_Requirement_: Reproduce exactly the line that contains "right knee: (839, 2060)" and all lines that follow it in the records below, ending with the last one.

_Source material_:
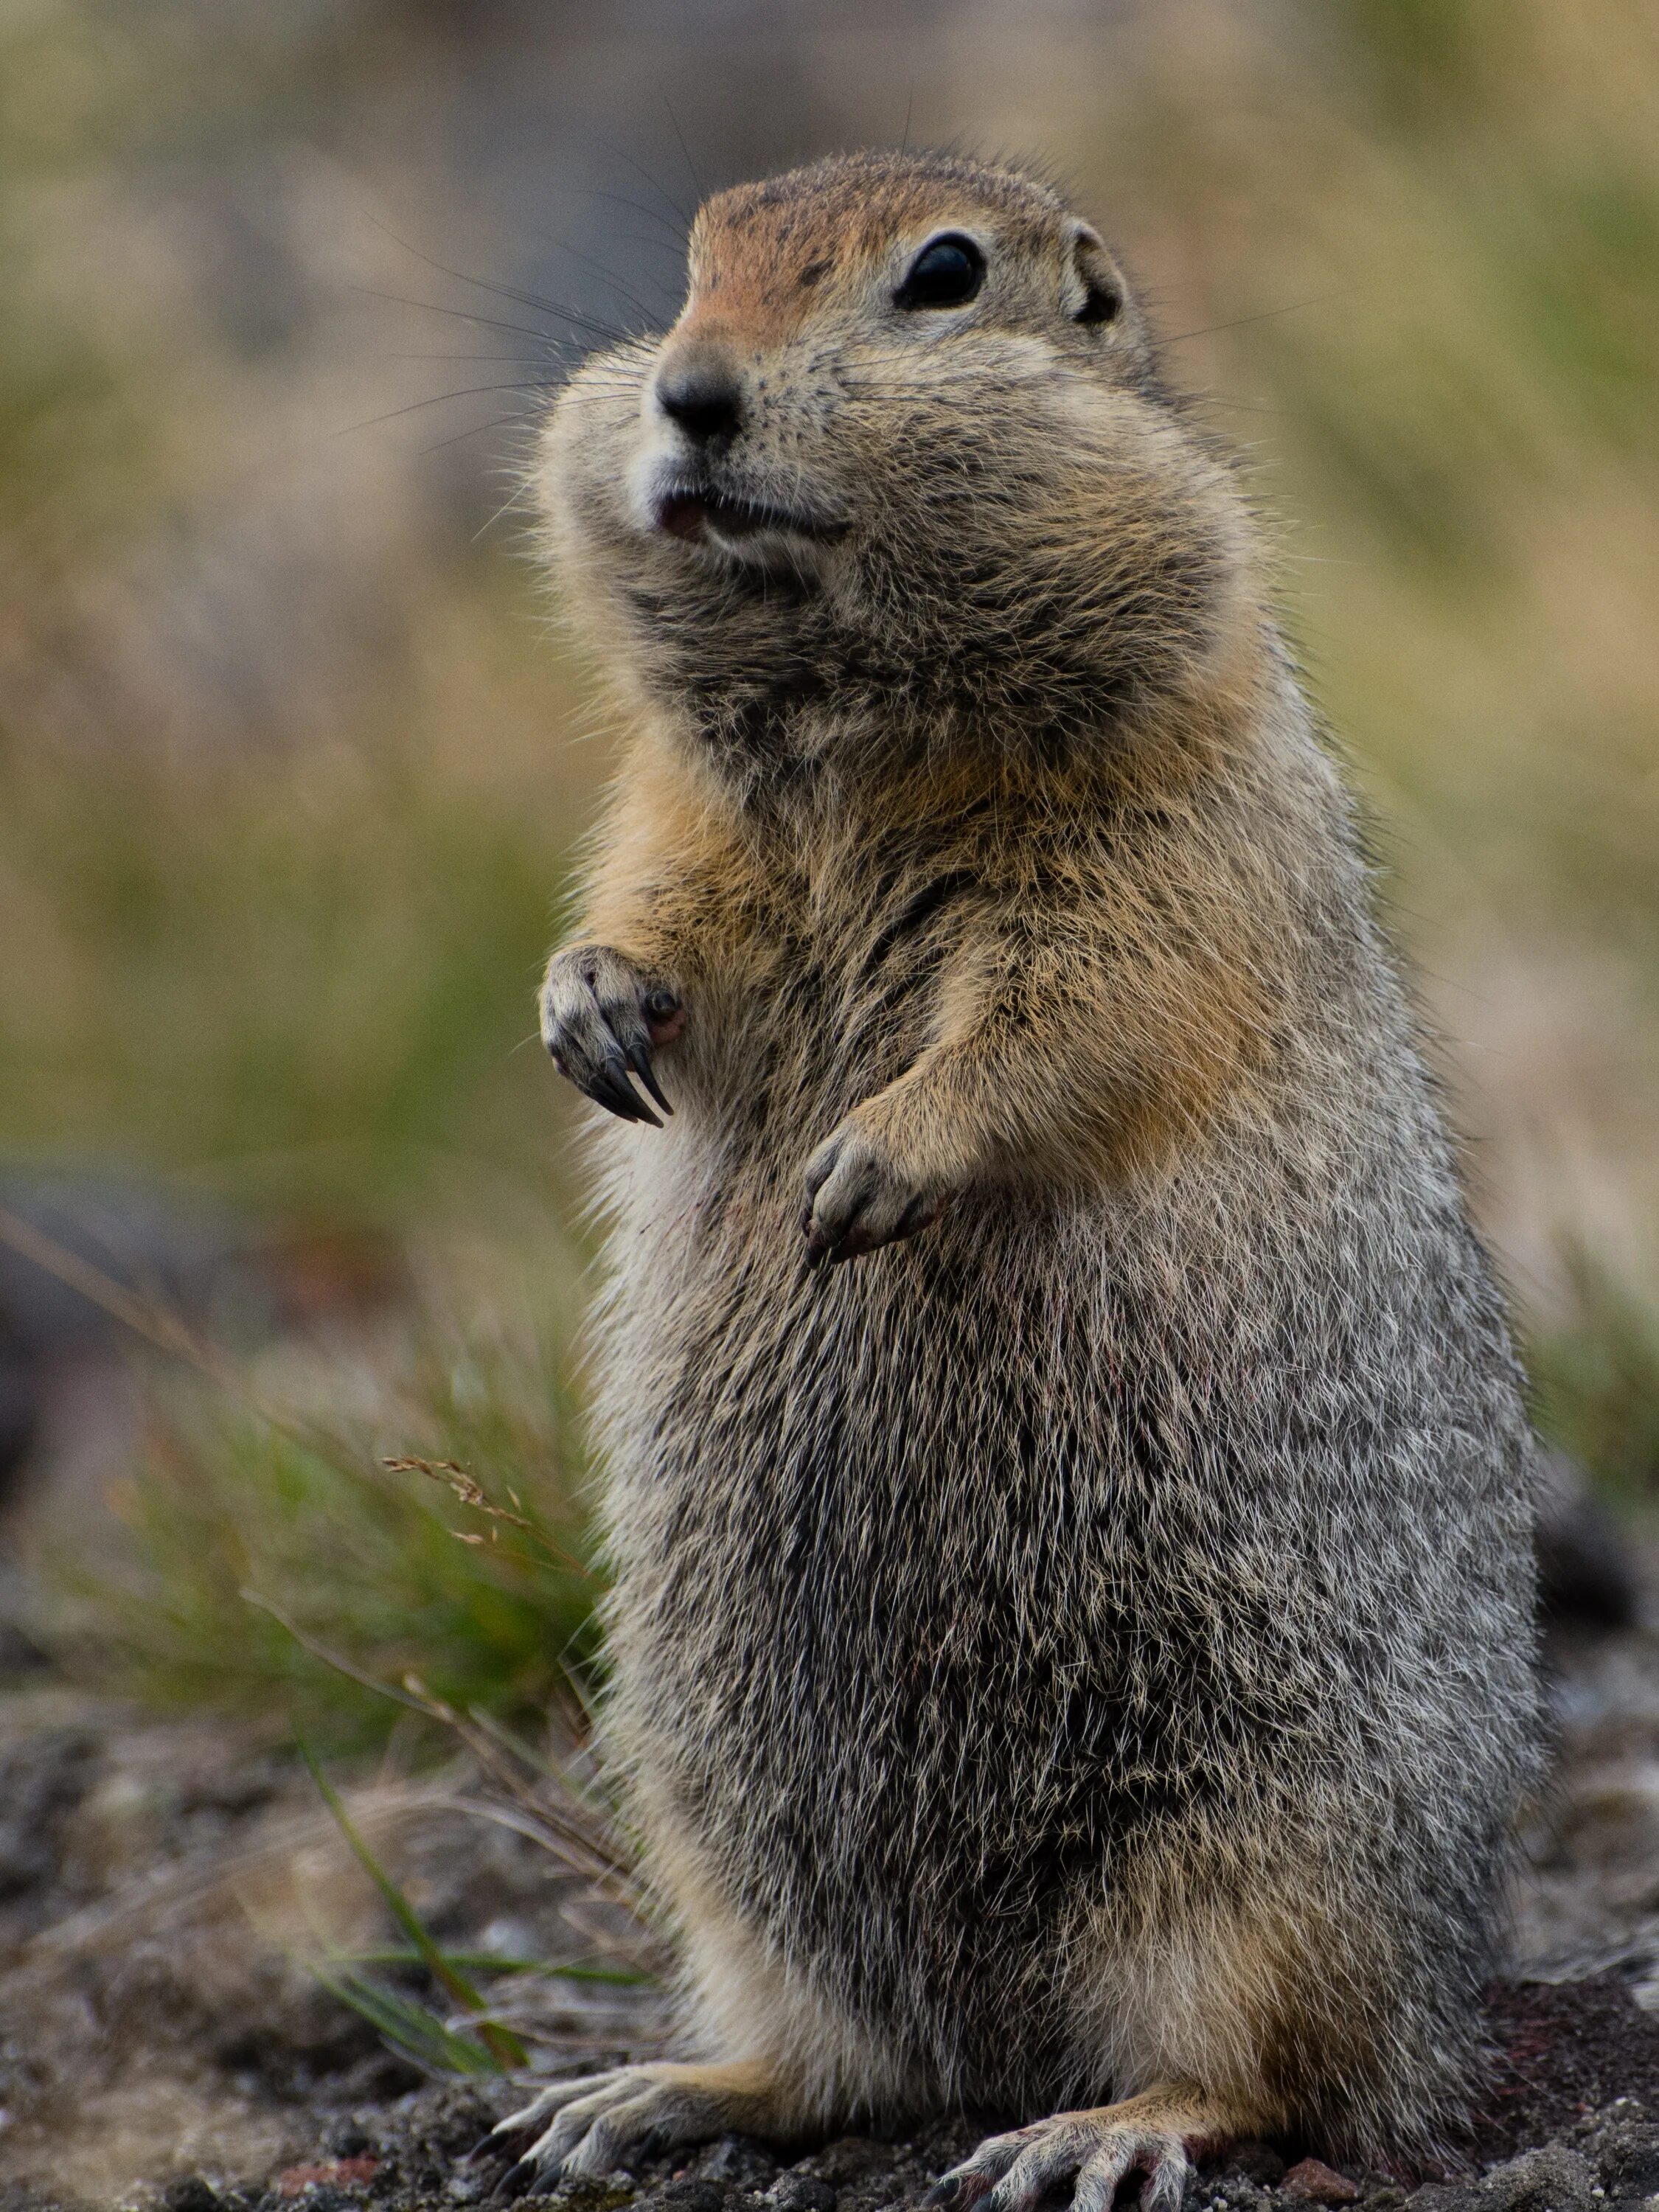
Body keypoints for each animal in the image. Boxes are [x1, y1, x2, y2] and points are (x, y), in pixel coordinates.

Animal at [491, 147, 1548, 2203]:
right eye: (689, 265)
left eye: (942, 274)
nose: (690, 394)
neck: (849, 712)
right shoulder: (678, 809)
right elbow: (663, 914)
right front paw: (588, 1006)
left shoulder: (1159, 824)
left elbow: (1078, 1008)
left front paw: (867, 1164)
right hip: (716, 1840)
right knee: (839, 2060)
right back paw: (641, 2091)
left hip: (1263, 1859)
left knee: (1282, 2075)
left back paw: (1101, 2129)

_Response to this exercise_:
right knee: (839, 2060)
right back paw: (641, 2091)
left hip: (1263, 1859)
left knee: (1282, 2075)
left back paw: (1101, 2129)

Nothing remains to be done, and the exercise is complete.